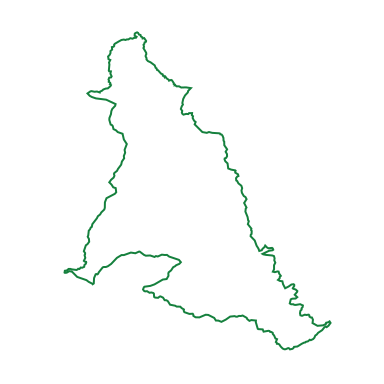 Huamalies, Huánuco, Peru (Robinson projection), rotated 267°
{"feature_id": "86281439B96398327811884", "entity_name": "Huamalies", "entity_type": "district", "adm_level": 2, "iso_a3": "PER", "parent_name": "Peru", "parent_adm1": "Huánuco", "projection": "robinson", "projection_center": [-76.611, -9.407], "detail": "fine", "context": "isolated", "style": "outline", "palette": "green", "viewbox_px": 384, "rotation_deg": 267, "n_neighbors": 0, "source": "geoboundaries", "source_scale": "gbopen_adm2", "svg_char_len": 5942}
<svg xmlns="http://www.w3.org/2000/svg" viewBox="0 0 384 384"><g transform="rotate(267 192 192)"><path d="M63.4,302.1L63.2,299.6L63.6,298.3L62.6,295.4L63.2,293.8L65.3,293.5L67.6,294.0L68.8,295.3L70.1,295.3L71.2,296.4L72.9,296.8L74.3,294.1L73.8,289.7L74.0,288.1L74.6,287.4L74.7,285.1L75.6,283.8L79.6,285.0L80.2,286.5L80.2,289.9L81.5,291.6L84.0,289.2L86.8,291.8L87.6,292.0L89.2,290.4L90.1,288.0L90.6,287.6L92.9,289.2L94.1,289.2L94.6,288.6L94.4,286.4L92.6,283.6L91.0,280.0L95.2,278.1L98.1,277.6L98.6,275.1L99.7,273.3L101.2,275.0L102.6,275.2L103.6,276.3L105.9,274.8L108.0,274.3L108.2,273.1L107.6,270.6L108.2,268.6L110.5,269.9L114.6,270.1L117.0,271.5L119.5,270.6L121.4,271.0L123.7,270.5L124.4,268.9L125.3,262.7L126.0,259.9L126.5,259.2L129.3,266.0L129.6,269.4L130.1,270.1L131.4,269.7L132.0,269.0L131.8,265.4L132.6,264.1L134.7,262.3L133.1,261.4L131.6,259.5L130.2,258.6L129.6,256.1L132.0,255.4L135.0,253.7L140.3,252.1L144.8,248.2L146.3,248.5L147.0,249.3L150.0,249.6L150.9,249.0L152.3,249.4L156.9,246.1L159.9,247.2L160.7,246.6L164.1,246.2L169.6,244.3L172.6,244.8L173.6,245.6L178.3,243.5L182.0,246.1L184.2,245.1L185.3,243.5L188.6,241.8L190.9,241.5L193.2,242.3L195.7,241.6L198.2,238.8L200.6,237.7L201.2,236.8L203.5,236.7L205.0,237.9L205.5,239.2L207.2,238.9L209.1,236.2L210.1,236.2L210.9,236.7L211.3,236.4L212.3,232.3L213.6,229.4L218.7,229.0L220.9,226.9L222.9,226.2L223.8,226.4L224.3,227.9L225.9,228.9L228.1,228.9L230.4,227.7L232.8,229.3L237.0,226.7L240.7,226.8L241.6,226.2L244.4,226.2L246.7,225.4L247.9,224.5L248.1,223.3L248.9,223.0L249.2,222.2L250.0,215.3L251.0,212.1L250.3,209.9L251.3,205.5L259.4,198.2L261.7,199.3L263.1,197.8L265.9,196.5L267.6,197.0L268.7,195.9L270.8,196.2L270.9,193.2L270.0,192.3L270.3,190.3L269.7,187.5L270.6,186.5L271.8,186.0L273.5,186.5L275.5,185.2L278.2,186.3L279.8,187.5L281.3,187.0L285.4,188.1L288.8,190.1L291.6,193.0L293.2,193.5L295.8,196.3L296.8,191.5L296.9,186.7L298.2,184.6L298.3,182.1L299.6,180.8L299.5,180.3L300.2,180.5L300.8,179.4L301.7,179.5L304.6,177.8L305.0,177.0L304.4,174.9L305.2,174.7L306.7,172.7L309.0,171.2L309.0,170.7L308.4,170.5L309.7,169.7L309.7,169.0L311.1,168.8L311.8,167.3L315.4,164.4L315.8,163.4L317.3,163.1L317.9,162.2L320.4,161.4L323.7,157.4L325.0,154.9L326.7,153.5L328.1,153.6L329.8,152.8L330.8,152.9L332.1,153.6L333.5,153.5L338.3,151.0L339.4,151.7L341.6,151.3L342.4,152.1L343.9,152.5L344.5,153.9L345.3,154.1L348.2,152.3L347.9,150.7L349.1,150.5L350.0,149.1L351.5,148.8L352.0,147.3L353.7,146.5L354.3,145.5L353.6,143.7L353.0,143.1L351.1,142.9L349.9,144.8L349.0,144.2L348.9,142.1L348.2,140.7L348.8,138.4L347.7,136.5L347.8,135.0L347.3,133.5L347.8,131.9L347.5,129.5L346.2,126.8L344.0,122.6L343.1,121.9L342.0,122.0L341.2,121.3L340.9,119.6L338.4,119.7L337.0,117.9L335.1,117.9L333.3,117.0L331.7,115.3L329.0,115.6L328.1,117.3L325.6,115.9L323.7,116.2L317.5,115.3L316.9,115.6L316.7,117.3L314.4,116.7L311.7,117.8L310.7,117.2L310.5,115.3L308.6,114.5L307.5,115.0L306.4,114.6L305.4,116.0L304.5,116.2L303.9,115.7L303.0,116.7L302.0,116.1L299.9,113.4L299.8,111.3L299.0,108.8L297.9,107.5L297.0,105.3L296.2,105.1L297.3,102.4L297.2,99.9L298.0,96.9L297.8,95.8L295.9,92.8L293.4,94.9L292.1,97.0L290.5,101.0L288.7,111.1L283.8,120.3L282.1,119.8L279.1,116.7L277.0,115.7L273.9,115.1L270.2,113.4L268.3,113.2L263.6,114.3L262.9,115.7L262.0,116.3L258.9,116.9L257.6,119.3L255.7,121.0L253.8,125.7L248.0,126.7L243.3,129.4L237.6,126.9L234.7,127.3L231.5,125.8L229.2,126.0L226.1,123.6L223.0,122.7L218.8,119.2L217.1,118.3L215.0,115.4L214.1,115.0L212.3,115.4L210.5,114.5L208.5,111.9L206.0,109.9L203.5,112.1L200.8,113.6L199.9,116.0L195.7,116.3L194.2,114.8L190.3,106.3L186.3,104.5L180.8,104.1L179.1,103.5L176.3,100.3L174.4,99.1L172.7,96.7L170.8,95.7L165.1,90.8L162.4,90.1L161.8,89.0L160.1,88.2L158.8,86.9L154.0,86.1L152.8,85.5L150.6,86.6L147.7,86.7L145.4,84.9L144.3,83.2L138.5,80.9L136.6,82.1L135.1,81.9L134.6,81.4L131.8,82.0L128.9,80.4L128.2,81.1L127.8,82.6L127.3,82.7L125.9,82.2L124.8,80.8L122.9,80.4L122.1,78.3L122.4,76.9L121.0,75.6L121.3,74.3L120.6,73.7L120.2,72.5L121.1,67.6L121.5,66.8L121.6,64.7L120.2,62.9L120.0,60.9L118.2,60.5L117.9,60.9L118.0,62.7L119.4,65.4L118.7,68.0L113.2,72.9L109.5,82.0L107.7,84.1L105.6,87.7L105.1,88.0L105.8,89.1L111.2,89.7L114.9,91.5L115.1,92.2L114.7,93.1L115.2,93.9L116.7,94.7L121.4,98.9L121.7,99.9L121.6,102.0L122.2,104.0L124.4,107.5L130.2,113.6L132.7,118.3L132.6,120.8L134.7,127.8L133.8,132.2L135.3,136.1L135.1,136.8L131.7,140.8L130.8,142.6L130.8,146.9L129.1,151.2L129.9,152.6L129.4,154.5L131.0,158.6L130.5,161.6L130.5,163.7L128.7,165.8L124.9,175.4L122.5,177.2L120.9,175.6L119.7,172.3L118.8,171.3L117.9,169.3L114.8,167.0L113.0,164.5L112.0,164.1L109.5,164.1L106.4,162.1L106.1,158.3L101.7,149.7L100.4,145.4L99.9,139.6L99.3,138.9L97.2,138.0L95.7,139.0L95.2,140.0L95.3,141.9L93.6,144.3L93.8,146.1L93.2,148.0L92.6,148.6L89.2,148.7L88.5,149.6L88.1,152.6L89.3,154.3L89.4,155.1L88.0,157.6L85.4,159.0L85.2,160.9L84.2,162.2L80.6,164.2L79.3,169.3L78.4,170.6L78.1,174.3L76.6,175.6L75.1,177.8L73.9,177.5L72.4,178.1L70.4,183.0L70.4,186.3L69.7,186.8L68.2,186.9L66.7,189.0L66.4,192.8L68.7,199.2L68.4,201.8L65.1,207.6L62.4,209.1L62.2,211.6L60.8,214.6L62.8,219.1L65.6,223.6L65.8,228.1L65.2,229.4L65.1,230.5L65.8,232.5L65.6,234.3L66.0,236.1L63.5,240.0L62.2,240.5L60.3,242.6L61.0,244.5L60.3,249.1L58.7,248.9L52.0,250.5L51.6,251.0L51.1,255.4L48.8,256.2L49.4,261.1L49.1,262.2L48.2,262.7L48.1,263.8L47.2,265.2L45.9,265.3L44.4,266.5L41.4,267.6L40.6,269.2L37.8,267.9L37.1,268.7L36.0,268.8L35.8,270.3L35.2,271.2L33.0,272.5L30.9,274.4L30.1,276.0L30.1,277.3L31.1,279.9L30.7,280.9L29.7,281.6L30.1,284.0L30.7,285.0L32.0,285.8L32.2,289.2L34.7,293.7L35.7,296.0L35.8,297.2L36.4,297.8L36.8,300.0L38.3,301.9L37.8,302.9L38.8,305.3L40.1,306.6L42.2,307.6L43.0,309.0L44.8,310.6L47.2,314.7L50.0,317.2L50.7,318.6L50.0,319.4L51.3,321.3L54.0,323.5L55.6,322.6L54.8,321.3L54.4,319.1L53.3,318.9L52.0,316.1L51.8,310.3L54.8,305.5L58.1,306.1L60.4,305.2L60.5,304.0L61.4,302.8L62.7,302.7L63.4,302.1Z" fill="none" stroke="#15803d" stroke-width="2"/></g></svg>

+ + + +

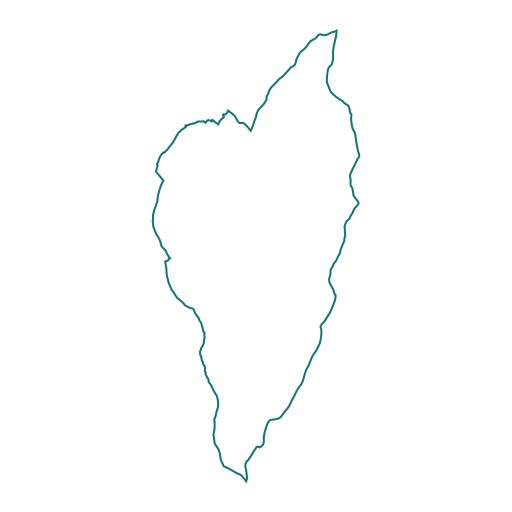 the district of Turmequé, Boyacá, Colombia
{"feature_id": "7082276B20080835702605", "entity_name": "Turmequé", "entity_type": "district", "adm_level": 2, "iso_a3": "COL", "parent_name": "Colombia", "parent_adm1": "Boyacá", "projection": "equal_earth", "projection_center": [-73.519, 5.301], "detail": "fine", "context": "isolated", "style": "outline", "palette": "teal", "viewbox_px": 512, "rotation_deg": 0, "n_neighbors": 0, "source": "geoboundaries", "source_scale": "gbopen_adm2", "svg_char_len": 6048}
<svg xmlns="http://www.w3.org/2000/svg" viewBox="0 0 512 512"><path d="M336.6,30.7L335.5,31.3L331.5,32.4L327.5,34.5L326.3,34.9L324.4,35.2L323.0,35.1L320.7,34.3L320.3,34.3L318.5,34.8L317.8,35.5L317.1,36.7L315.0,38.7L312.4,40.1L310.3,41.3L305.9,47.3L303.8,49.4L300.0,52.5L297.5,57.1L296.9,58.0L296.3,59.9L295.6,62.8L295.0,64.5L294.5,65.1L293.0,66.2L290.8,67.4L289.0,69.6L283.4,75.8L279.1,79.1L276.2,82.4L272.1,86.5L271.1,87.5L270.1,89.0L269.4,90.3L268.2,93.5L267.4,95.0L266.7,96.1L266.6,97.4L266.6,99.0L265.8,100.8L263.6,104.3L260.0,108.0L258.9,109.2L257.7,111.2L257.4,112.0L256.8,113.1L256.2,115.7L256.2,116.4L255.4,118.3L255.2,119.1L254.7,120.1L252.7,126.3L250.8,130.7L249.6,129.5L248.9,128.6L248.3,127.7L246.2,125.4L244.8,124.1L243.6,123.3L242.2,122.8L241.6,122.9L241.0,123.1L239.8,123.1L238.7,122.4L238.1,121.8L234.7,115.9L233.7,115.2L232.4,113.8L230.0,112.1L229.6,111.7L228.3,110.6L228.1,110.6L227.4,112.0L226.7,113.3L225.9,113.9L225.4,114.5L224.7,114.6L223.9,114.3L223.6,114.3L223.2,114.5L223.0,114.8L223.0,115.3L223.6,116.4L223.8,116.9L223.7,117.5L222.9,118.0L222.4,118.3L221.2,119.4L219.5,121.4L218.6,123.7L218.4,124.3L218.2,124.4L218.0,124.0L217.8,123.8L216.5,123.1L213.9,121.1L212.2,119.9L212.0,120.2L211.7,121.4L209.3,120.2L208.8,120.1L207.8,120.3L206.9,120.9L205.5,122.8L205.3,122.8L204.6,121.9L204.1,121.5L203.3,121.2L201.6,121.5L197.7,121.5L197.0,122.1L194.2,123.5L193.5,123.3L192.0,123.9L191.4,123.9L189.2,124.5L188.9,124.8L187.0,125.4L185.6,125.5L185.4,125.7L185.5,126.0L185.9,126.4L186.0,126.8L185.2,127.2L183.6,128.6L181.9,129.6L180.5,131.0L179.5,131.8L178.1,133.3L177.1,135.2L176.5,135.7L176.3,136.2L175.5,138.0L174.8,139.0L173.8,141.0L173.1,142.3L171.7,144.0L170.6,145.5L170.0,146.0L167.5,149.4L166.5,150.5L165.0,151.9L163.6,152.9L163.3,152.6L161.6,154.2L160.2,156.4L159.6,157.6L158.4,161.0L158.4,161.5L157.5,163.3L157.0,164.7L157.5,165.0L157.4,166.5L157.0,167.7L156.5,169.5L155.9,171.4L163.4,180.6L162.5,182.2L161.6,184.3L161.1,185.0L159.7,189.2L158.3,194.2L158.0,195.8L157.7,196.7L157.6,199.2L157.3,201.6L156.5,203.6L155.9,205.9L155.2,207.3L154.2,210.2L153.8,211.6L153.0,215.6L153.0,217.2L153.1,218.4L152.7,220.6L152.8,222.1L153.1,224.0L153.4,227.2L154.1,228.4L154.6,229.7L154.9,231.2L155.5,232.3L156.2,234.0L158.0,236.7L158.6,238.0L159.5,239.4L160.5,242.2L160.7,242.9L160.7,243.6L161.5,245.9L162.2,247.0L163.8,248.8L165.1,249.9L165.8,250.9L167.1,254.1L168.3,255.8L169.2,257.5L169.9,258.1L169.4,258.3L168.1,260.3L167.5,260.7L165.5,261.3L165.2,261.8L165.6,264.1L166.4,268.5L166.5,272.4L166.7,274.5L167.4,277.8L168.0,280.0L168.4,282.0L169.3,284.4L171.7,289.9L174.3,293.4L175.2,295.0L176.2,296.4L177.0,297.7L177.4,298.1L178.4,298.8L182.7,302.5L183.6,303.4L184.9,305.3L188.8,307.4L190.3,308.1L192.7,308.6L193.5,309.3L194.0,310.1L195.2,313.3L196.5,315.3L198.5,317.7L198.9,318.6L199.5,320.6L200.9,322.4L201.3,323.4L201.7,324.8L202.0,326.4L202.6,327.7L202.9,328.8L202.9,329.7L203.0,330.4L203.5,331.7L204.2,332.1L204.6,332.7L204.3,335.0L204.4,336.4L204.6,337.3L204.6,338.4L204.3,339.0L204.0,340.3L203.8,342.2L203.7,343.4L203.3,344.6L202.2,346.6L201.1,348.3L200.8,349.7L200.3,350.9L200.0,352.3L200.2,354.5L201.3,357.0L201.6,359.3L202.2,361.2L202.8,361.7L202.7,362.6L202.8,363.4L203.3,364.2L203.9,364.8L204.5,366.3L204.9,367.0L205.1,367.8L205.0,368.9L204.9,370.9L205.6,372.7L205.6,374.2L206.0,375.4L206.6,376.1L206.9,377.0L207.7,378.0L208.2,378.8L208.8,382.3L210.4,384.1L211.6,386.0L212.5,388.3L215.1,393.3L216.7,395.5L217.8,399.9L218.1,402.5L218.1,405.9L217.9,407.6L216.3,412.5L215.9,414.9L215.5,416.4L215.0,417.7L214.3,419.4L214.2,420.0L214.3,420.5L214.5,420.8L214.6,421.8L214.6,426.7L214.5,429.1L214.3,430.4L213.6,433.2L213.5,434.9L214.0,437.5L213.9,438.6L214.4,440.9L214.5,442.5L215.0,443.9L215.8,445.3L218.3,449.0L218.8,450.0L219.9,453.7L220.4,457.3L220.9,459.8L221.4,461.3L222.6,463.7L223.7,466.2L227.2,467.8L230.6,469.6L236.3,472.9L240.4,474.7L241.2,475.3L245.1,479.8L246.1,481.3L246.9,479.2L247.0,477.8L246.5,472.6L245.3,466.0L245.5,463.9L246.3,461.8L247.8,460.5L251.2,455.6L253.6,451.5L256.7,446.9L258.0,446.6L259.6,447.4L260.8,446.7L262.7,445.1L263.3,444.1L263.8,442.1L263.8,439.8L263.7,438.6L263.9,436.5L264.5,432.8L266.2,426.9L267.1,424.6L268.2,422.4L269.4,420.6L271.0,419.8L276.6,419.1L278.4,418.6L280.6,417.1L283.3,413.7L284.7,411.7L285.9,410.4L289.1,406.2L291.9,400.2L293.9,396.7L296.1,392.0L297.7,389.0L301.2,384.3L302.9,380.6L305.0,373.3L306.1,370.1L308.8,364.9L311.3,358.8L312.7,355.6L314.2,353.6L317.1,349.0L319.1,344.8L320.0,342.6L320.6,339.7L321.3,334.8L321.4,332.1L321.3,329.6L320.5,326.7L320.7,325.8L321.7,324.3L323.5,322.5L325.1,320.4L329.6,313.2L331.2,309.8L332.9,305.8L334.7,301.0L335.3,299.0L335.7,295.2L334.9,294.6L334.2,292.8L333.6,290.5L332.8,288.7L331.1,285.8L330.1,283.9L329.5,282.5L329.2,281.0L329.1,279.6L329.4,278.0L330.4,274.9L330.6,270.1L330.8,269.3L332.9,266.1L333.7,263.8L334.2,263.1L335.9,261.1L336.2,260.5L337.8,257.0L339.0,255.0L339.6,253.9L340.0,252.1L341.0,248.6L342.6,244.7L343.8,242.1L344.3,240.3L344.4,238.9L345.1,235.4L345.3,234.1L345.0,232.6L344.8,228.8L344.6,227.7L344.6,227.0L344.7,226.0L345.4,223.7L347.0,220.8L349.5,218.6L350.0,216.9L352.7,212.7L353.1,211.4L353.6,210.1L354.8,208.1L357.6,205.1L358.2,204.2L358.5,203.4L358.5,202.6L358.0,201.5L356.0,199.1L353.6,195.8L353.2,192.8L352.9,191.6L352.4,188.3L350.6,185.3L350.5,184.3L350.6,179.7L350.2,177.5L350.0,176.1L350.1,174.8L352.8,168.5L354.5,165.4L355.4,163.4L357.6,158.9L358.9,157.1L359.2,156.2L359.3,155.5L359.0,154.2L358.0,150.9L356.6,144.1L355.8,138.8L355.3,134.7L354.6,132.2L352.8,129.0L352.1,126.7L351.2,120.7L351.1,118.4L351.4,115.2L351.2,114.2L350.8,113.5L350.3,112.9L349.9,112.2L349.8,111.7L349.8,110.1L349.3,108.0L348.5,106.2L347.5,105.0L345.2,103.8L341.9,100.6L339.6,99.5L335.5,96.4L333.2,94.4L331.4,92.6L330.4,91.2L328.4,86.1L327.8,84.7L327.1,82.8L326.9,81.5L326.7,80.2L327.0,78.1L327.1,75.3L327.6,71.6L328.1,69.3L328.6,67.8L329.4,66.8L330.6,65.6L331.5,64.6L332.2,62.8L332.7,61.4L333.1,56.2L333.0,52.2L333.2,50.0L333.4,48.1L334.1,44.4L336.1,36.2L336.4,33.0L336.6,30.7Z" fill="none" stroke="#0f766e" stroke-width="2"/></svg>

+ + + +

**EXERCISE BRIEF:** Pull out every line above that contains the string "context", treating uppercase and lowercase letters as different.

**EXERCISE ANSWER:**
{"feature_id": "86281439B96398327811884", "entity_name": "Huamalies", "entity_type": "district", "adm_level": 2, "iso_a3": "PER", "parent_name": "Peru", "parent_adm1": "Huánuco", "projection": "robinson", "projection_center": [-76.611, -9.407], "detail": "fine", "context": "isolated", "style": "outline", "palette": "green", "viewbox_px": 384, "rotation_deg": 267, "n_neighbors": 0, "source": "geoboundaries", "source_scale": "gbopen_adm2", "svg_char_len": 5942}
{"feature_id": "7082276B20080835702605", "entity_name": "Turmequé", "entity_type": "district", "adm_level": 2, "iso_a3": "COL", "parent_name": "Colombia", "parent_adm1": "Boyacá", "projection": "equal_earth", "projection_center": [-73.519, 5.301], "detail": "fine", "context": "isolated", "style": "outline", "palette": "teal", "viewbox_px": 512, "rotation_deg": 0, "n_neighbors": 0, "source": "geoboundaries", "source_scale": "gbopen_adm2", "svg_char_len": 6048}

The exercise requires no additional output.